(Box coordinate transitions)
——————————
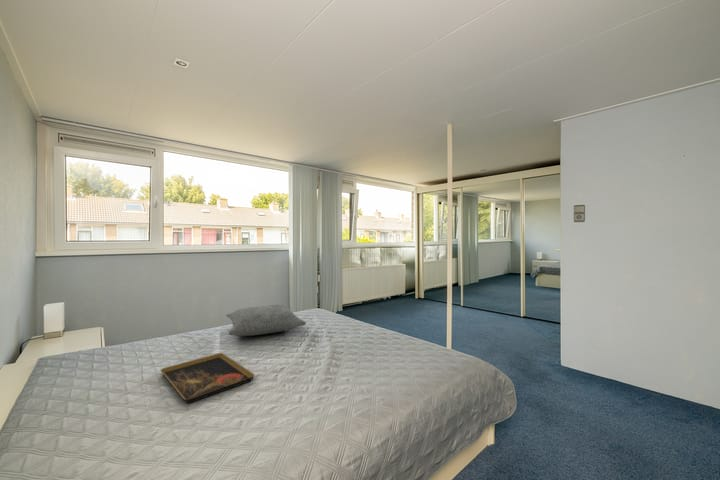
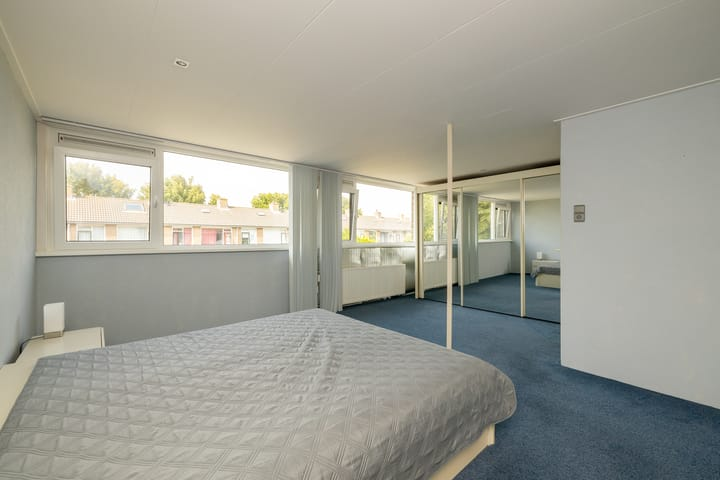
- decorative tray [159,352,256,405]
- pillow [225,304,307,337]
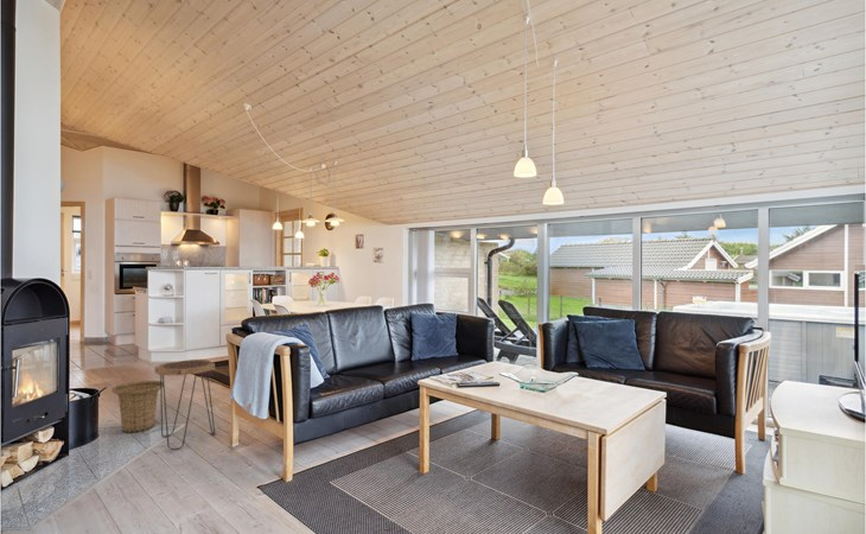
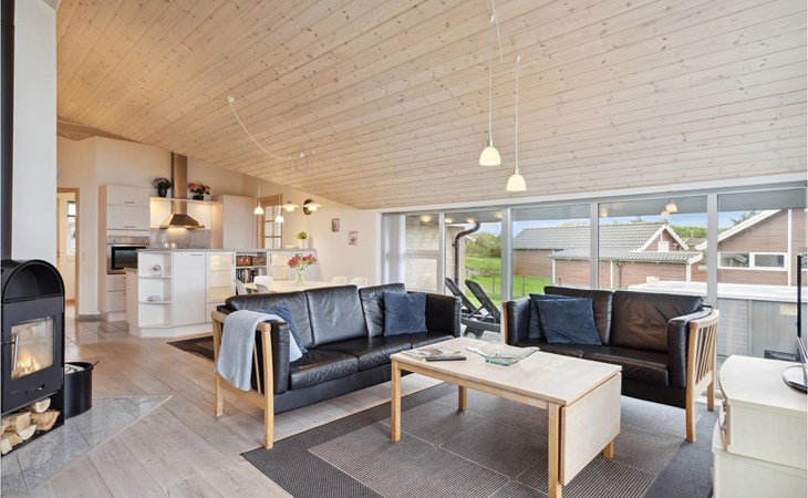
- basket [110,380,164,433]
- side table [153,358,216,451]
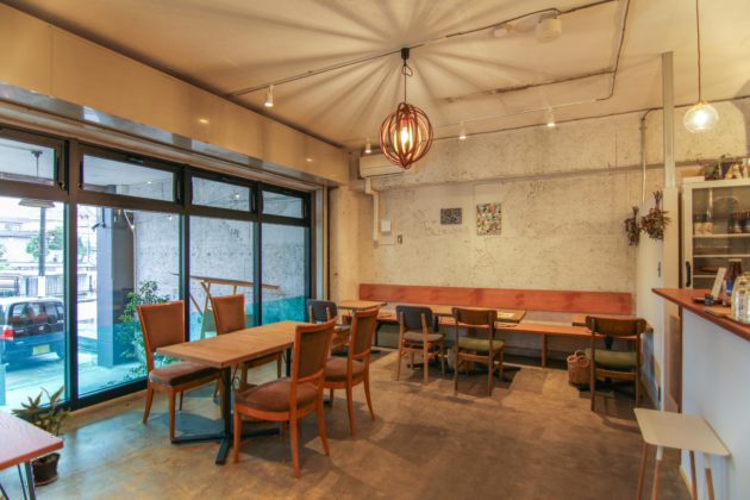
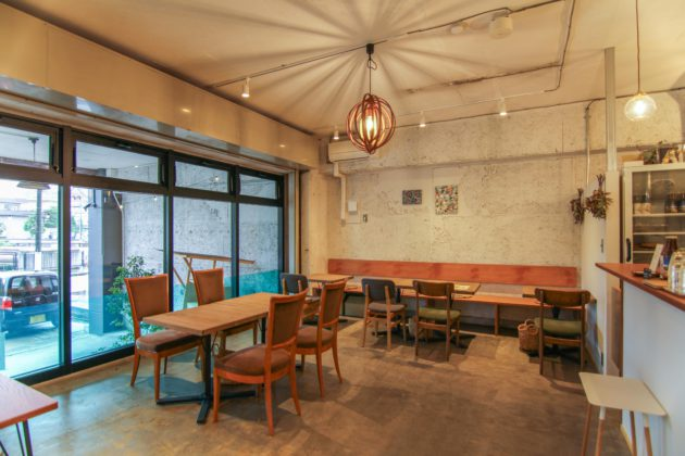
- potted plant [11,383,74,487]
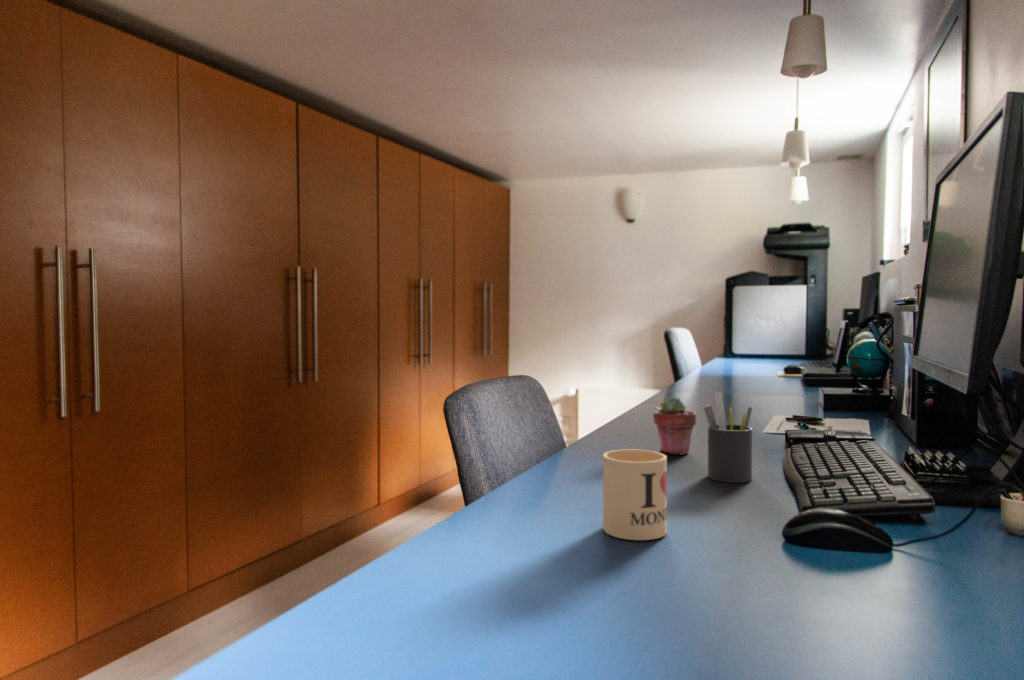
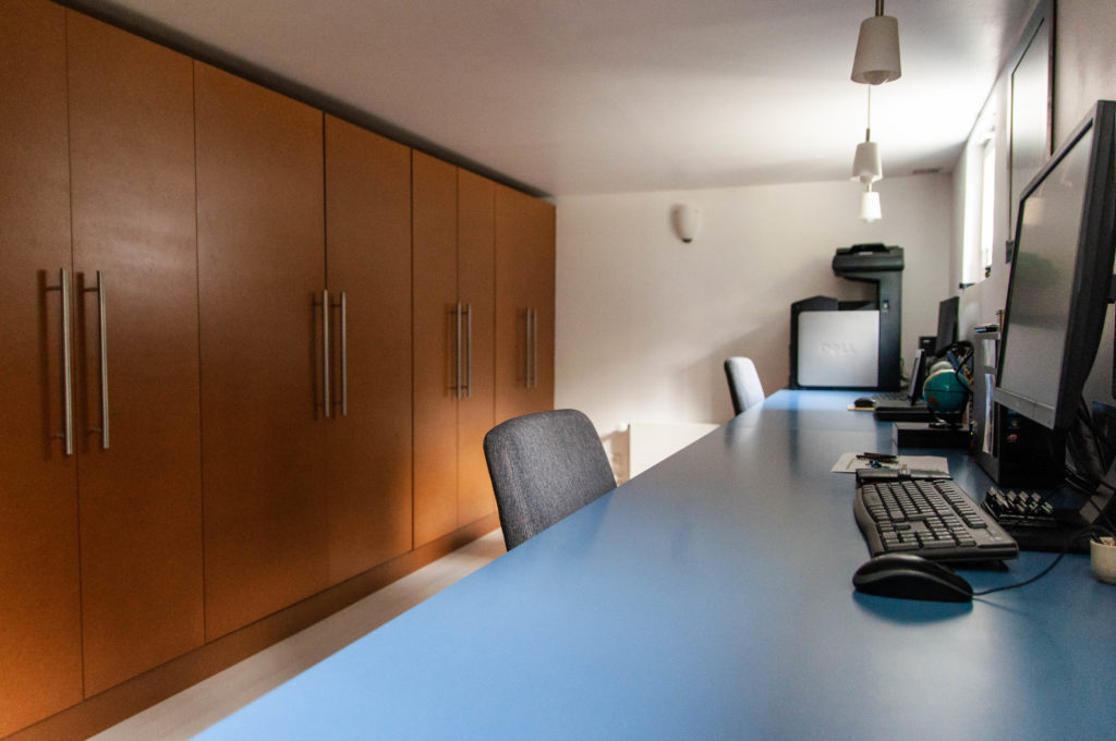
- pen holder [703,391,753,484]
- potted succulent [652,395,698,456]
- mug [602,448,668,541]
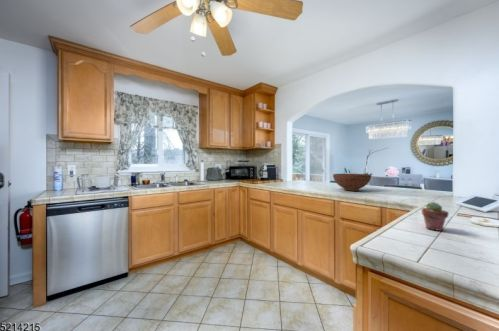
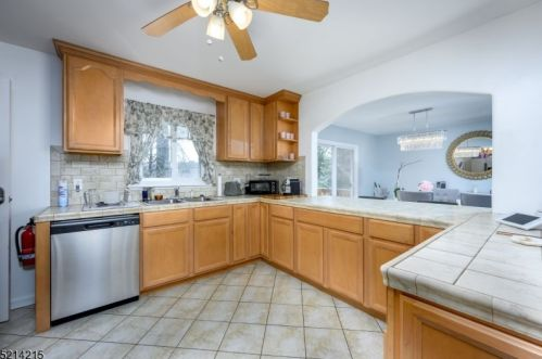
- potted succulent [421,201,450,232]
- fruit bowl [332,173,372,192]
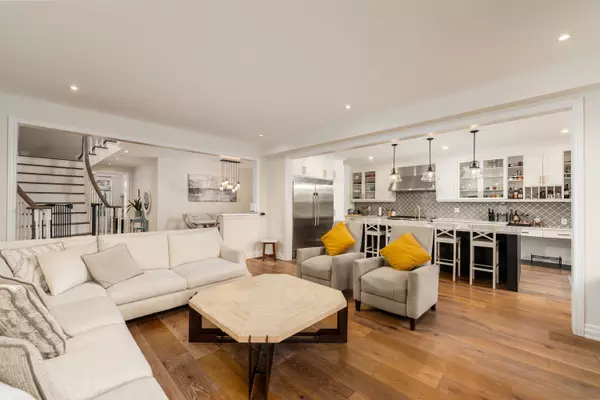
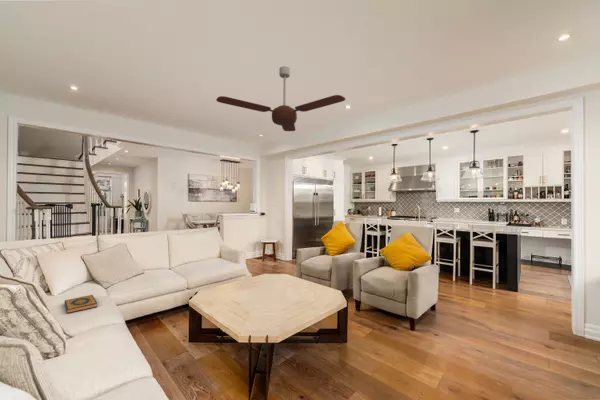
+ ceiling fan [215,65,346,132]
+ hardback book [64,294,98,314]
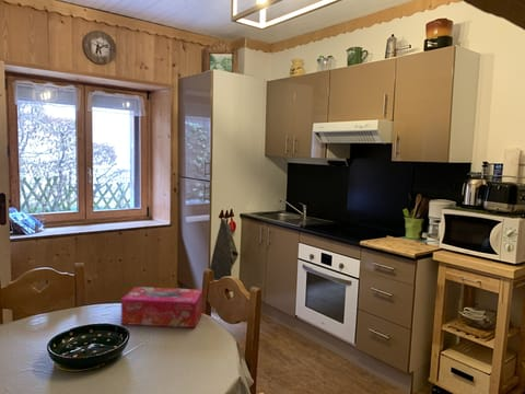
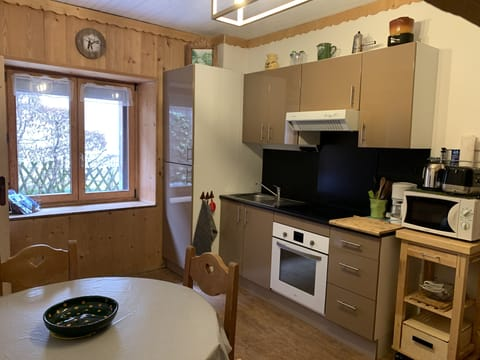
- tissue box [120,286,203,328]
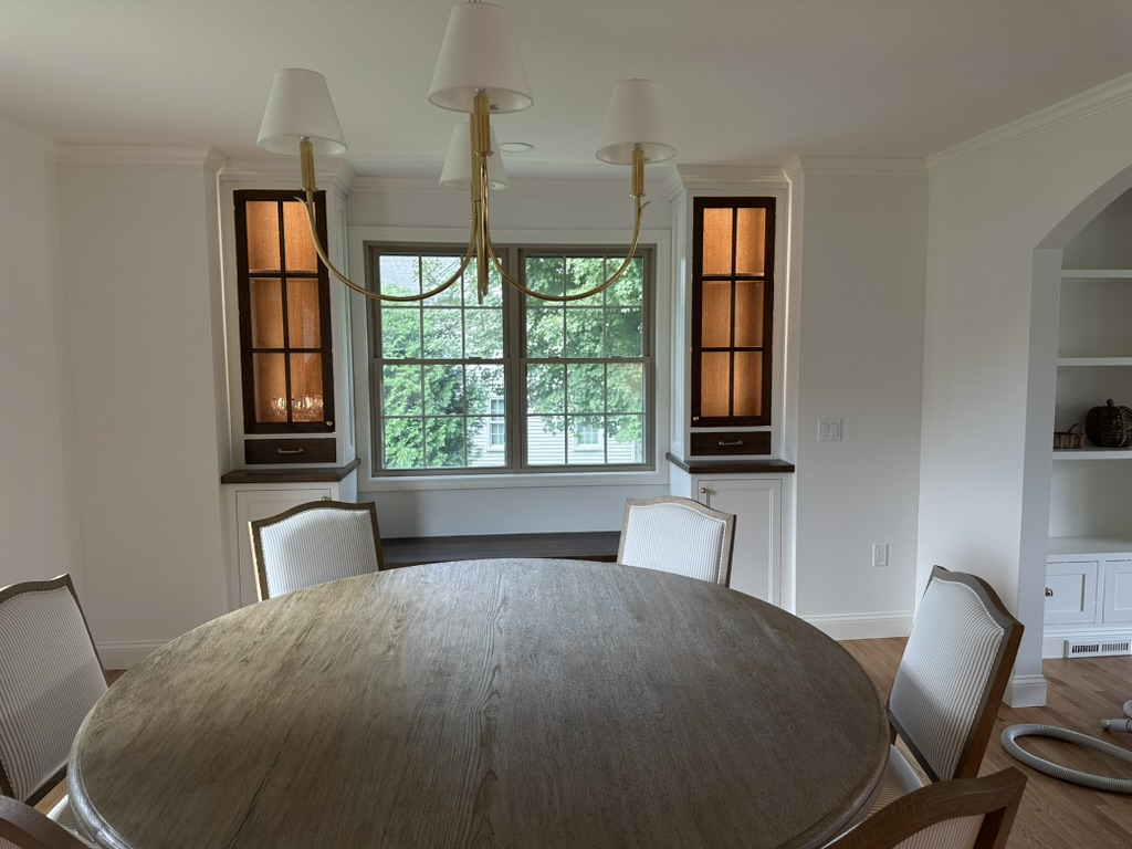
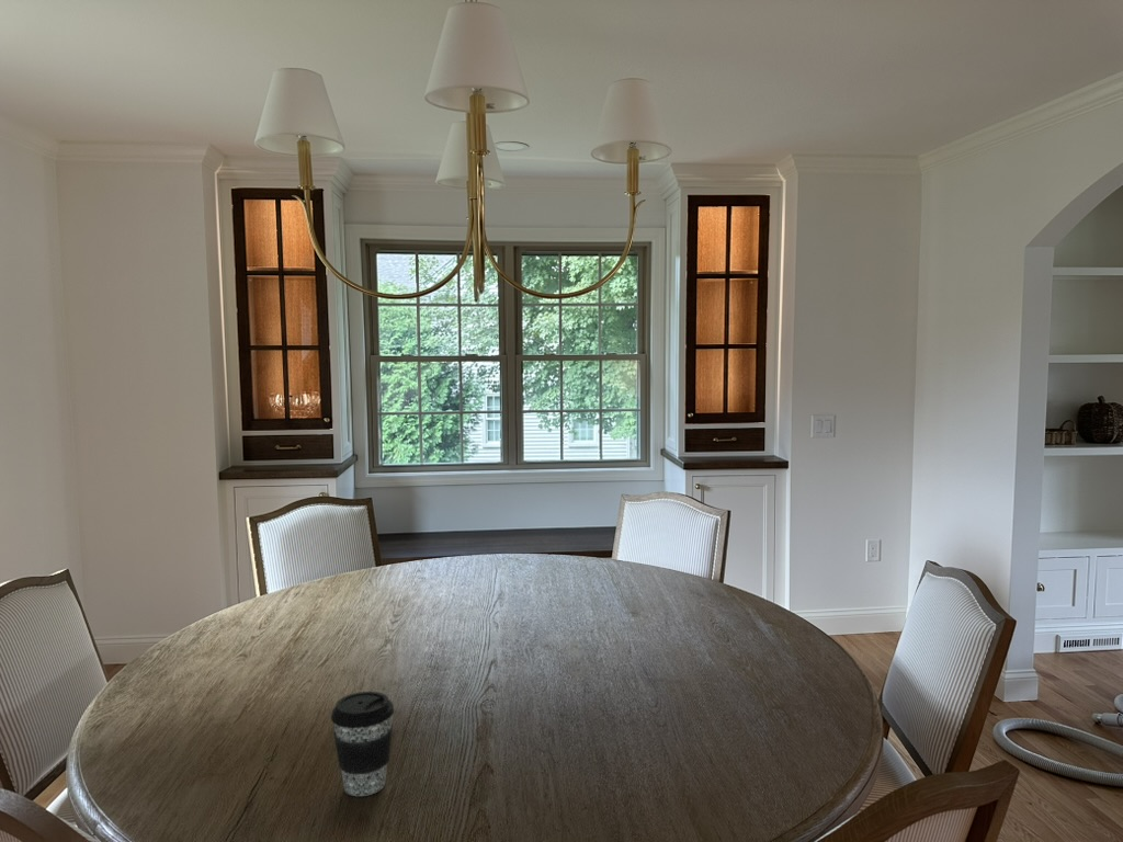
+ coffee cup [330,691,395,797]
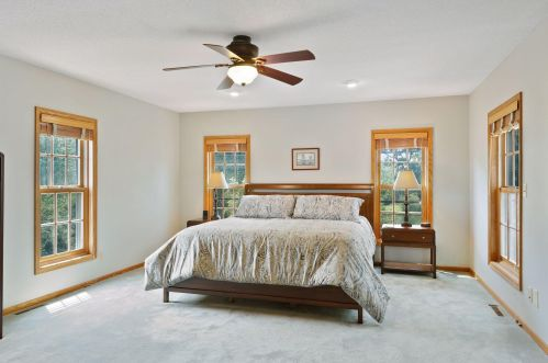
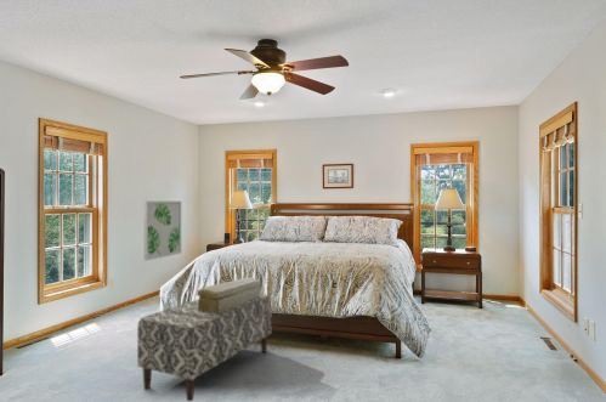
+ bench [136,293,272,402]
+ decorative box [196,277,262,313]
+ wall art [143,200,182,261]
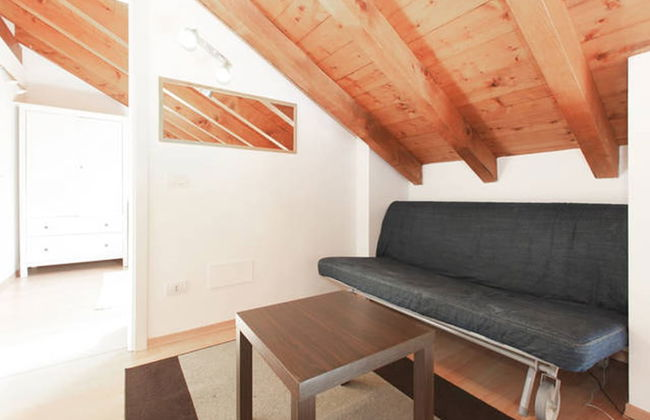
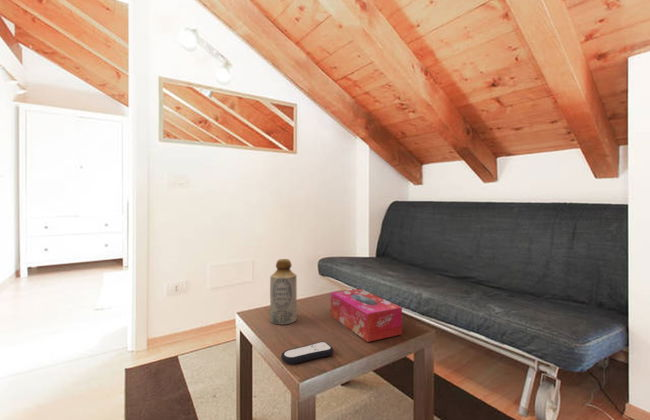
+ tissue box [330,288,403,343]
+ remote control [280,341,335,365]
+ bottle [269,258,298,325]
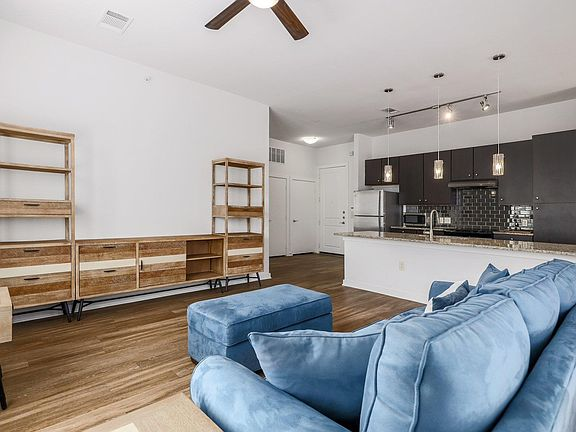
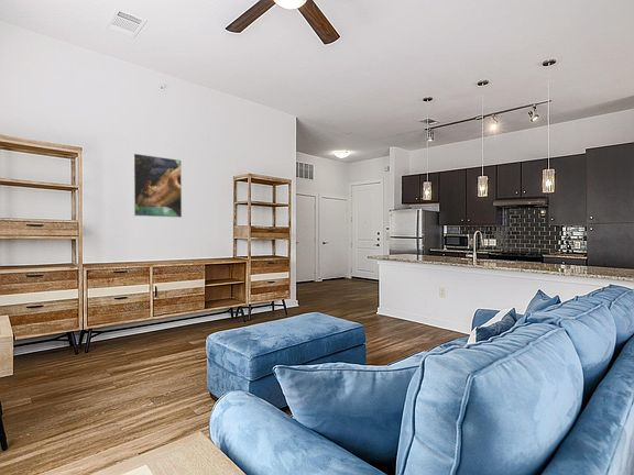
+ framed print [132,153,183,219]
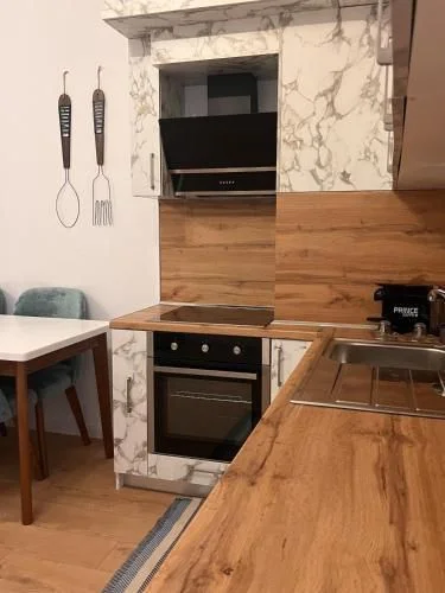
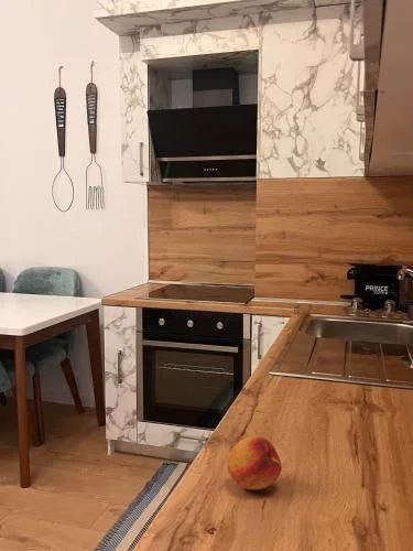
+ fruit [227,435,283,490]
——————————
What you return must match the records line for line, with the pictures left out.

Exercise solution.
- decorative tray [159,352,256,405]
- pillow [225,304,307,337]
- basket [110,380,164,433]
- side table [153,358,216,451]
- potted plant [11,383,74,487]
- pen holder [703,391,753,484]
- potted succulent [652,395,698,456]
- mug [602,448,668,541]
- potted succulent [421,201,450,232]
- fruit bowl [332,173,372,192]
+ ceiling fan [215,65,346,132]
+ hardback book [64,294,98,314]
- tissue box [120,286,203,328]
+ coffee cup [330,691,395,797]
+ bench [136,293,272,402]
+ decorative box [196,277,262,313]
+ wall art [143,200,182,261]
+ tissue box [330,288,403,343]
+ remote control [280,341,335,365]
+ bottle [269,258,298,325]
+ framed print [132,153,183,219]
+ fruit [227,435,283,490]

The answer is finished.